Schüler und Schülerinnen der Klasse 5b an der Mittelschule Erding nähten fächerübergreifend in „Kunst“ sowie in „Werken und Gestalten“ Herzen für den Christophorus Hospizverein Erding.
Patricia Schuster, ehrenamtliche Mitarbeiterin im Hospizverein und Verwaltungsangestellte an der Mittelschule, berichtete den Lehrerinnen Illona Niederschweiberer und Eva Schemmel davon, dass in der Trauerarbeit Herzen zur seelsorgerlichen Unterstützung eingesetzt werden und ob sie dies gerne unterstützen möchten. Nach einem Gespräch mit der Klasse und einem Informationsbrief an die Eltern war schnell entschieden, dass sich die Schülerinnen und Schüler gerne an dem Projekt beteiligen möchten.
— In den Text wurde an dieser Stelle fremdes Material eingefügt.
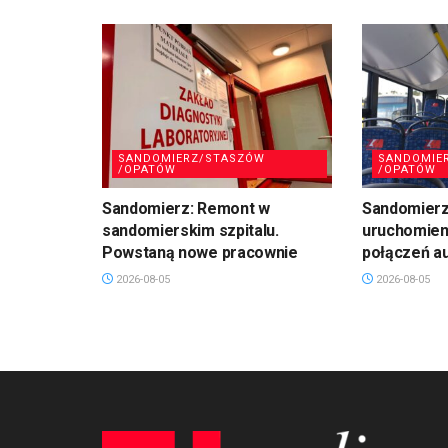
SANDOMIERZ/STASZÓW
SANDOMIE
/OPATÓW
/OPATÓW
Sandomierz: Remont w
Sandomierz:
sandomierskim szpitalu.
uruchomien
Powstaną nowe pracownie
połączeń a
2026-08-05
2026-08-05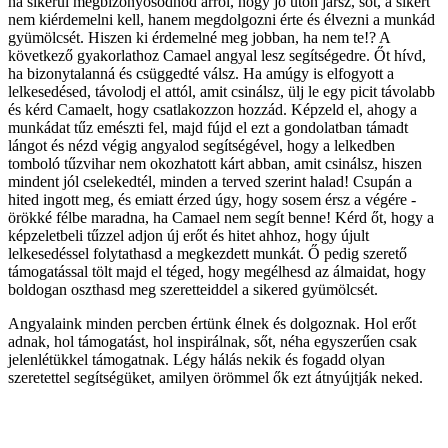
ha sikerül megbizonyosodnod arról, hogy jó úton jársz, sőt, a sikert
nem kiérdemelni kell, hanem megdolgozni érte és élvezni a munkád
gyümölcsét. Hiszen ki érdemelné meg jobban, ha nem te!? A
következő gyakorlathoz Camael angyal lesz segítségedre. Őt hívd,
ha bizonytalanná és csüggedté válsz. Ha amúgy is elfogyott a
lelkesedésed, távolodj el attól, amit csinálsz, ülj le egy picit távolabb
és kérd Camaelt, hogy csatlakozzon hozzád. Képzeld el, ahogy a
munkádat tűz emészti fel, majd fújd el ezt a gondolatban támadt
lángot és nézd végig angyalod segítségével, hogy a lelkedben
tomboló tűzvihar nem okozhatott kárt abban, amit csinálsz, hiszen
mindent jól cselekedtél, minden a terved szerint halad! Csupán a
hited ingott meg, és emiatt érzed úgy, hogy sosem érsz a végére -
örökké félbe maradna, ha Camael nem segít benne! Kérd őt, hogy a
képzeletbeli tűzzel adjon új erőt és hitet ahhoz, hogy újult
lelkesedéssel folytathasd a megkezdett munkát. Ő pedig szerető
támogatással tölt majd el téged, hogy megélhesd az álmaidat, hogy
boldogan oszthasd meg szeretteiddel a sikered gyümölcsét.
Angyalaink minden percben értünk élnek és dolgoznak. Hol erőt
adnak, hol támogatást, hol inspirálnak, sőt, néha egyszerűen csak
jelenlétükkel támogatnak. Légy hálás nekik és fogadd olyan
szeretettel segítségüket, amilyen örömmel ők ezt átnyújtják neked.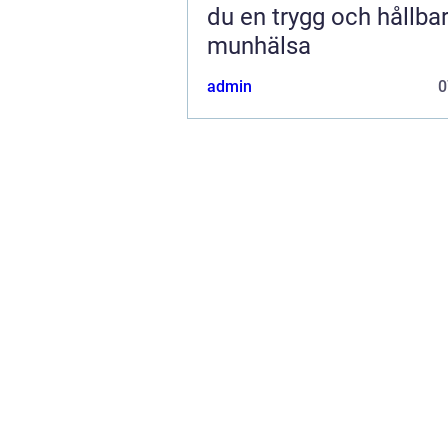
du en trygg och hållba
munhälsa
admin
0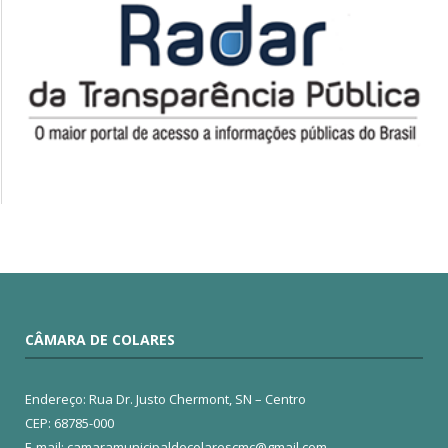
CÂMARA DE COLARES
Endereço: Rua Dr. Justo Chermont, SN – Centro
CEP: 68785-000
E-mail: camaramunicipaldecolarescmc@gmail.com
So wurden zuerst Papierherzen als Vorlage ausgeschnitten, passende Stoffe ausgewählt, die Herzen genäht, gefüllt und mit Hand die Wendeöffnung verschlossen. Wichtig immer, genau zwei gleiche Herzen anzufertigen und sie anschließend zu einem Paar zusammenzubinden: eines für den Sterbenden und ein Herz für die Angehörigen.
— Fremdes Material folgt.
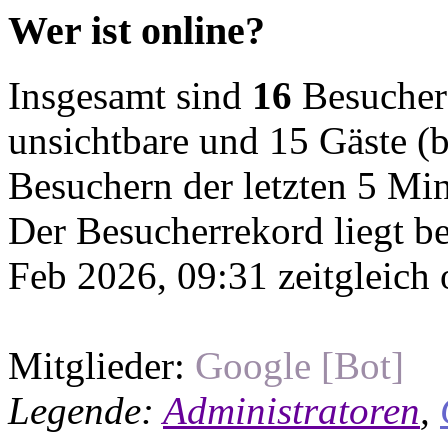
Wer ist online?
Insgesamt sind
16
Besucher o
unsichtbare und 15 Gäste (b
Besuchern der letzten 5 Mi
Der Besucherrekord liegt b
Feb 2026, 09:31 zeitgleich 
Mitglieder:
Google [Bot]
Legende:
Administratoren
,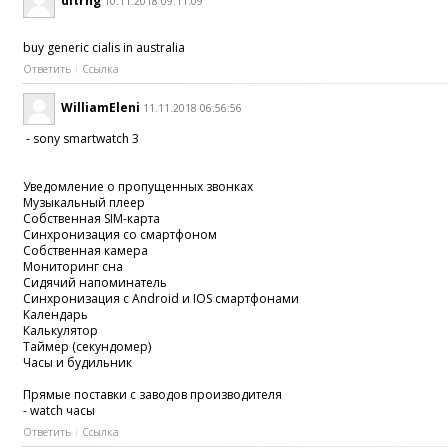
ditrhg
10.11.2018 09:11:09
buy generic cialis in australia
Ответить
Ссылка
WilliamEleni
11.11.2018 06:56:56
- sony smartwatch 3
Уведомление о пропущенных звонках
Музыкальный плеер
Собственная SIM-карта
Синхронизация со смартфоном
Собственная камера
Мониторинг сна
Сидячий напоминатель
Синхронизация с Android и IOS смартфонами
Календарь
Калькулятор
Таймер (секундомер)
Часы и будильник
Прямые поставки с заводов производителя
- watch часы
Ответить
Ссылка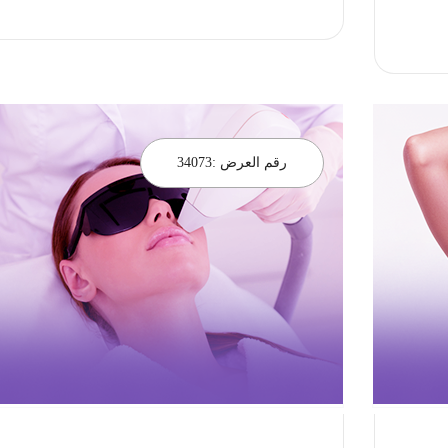
احجز الان
رقم العرض :
34073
So konnten am 17. Juli etwa 50 Herzpaare an Tanja Hagl, Koordinatorin vom Hospizverein, überreicht werden. Sie nahm sich die Zeit, kam zu der Klasse 5b in den Unterricht, erzählte den Schülerinnen und Schülern von der Trauerarbeit und beantwortete geduldig interessierte Schülerfragen.
Dieses Projekt hat nicht nur die fachlichen Fertigkeiten gefördert, sondern, was noch viel wichtiger ist, die Schülerinnen und Schüler über die Arbeit des Hospizvereins in ihrer Heimatstadt aufgeklärt und Mitgefühl und Empathie geweckt.